Jam 10 pagi suami tiba di rumah. Dia memang sering harus lama meninggalkan rumah jika sedang ada proyek di luar kota.
Arumi dan Naomi segera menyongsong papa mereka ke pintu rumah. Seperti biasa, suamiku membawakan oleh-oleh buah-buahan untuk Arumi. Anak itu sangat suka makan buah yang dipotong-potong kecil, apapun buahnya. Tapi tidak terlalu suka jika dibikin jus. Kali ini dia dibawakan mangga.
Sedangkan Naomi, tidak pernah meminta oleh-oleh apapun. Dia sudah sangat kegirangan setiap menyambut papanya pulang dari luar kota.
Seperti biasa, Arumi langsung mengambil buah mangga dari tangan papanya dan dengan girang menaruhnya di kulkas.
Setelah menyuguhkan minum, aku tanya pasal telponku tadi malam. Ternyata benar perkiraanku. Telponku tidak diangkat memang karena dia sudah tidur dan nada dering HP dinonaktifkan. Memang begitu kebiasaannya.
Sore, selepas Ashar, kami sudah santai di ruang tengah. Aku melanjutkan menjahit. Arumi dan Naomi, seperti biasa sejak pindah ke sini, bermain di halaman belakang, di sekitaran pohon sirsak. Sementara, suami duduk di kursi malas tak jauh dari posisiku menjahit. Asik mengutak-atik HP nya.
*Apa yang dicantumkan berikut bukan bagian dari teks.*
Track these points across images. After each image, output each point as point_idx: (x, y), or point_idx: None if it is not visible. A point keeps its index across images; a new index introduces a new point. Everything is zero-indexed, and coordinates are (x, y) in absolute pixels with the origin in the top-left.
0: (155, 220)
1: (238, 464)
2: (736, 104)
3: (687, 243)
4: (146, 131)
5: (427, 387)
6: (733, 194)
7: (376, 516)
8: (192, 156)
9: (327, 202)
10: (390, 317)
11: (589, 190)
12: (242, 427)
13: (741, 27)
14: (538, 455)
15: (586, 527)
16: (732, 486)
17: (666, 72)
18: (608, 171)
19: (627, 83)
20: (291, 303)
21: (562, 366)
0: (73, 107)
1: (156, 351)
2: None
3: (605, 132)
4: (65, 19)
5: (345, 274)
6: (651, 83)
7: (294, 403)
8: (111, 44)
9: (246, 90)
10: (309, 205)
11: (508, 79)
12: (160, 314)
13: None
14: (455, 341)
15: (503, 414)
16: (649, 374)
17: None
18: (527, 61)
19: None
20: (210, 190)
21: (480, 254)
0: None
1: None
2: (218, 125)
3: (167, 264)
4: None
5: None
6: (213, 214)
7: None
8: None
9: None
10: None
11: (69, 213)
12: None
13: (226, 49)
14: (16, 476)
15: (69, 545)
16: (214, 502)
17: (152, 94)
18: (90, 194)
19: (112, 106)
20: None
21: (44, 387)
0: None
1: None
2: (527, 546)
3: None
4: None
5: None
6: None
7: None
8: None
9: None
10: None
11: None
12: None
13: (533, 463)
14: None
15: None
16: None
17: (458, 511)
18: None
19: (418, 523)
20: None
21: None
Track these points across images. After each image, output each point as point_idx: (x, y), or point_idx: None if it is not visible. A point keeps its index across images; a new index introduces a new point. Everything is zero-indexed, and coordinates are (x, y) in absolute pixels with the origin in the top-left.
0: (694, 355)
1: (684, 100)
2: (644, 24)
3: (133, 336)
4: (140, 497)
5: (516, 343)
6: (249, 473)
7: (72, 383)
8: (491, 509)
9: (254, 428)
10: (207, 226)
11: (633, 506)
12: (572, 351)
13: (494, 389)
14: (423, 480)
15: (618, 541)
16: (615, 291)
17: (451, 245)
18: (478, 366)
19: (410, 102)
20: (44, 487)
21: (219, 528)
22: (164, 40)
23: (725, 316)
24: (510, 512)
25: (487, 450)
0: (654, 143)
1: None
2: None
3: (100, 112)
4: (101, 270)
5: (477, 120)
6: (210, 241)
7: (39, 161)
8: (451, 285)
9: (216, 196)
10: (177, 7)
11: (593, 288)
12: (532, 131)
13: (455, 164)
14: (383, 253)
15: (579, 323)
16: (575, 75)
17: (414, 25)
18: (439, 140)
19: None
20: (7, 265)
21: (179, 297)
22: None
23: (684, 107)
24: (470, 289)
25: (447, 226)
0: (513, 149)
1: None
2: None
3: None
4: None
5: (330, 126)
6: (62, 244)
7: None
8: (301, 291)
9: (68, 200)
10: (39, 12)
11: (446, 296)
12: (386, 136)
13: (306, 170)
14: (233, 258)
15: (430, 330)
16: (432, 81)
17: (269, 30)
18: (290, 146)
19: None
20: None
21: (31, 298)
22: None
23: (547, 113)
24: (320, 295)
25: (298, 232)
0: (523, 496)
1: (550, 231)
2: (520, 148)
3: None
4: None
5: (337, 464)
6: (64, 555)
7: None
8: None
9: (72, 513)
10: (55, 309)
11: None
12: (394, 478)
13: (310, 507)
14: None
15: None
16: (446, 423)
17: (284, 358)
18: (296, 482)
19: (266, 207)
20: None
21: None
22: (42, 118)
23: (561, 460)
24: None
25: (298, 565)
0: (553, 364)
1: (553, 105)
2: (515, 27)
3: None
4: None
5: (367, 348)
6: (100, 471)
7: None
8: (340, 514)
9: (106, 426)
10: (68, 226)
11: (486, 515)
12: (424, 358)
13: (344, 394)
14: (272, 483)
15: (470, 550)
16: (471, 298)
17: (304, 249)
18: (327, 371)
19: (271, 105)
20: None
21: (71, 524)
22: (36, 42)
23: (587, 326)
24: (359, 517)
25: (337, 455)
"Pa, semalam aku nelpon berulang-ulang tuh karena lagi panik. Ada kejadian aneh lagi semalam," ujarku memulai pembicaraan.
"Kejadian apa, Ma?" Suami tetap asik dengan HP. Matanya sama sekali tidak beralih dari layar gawainya itu. Persis sama dengan sebelumnya, dia hanya dingin menanggapi.
"Duh, Pa, tolonglah kali ini dengerin aku! Ini serius, Pa! Menyangkut keselamatan anak-anak dan kenyamananku di rumah. Apalagi Papa sering lama tidak di rumah!" Nadaku meninggi.
"Ada apa sih, Ma? Ya udah, ceritain aja." Karena nada bicaraku serius, sesaat suami mengalihkan fokusnya dari HP dan menatap ke arahku. Tapi, hanya sejenak. Dia kembali menekuri HP nya.
"Semalam Arumi tak sadarkan diri dari tengah malam sampai subuh!"
Lalu kuceritakan seluruh kejadian semalam sedetil-detilnya. Juga keterkaitannya dengan ceritaku sebelumnya, mengenai tante dan adik kecil yang sering sekali disebut-sebut Arumi.
Selesai bercerita, kulihat reaksi suami tetap biasa saja. Ekspresinya datar. Tak terlihat ada gurat kekhawatiran sama sekali di wajahnya.
Sepanjang aku bercerita, dia terus main HP dan sesekali tertawa kecil. Seolah tidak fokus menyimak penuturanku dan lebih berkonsentrasi pada apa yang sedang dia lihat di HP nya.
Kutunggu beberapa saat. Dia masih tidak bereaksi.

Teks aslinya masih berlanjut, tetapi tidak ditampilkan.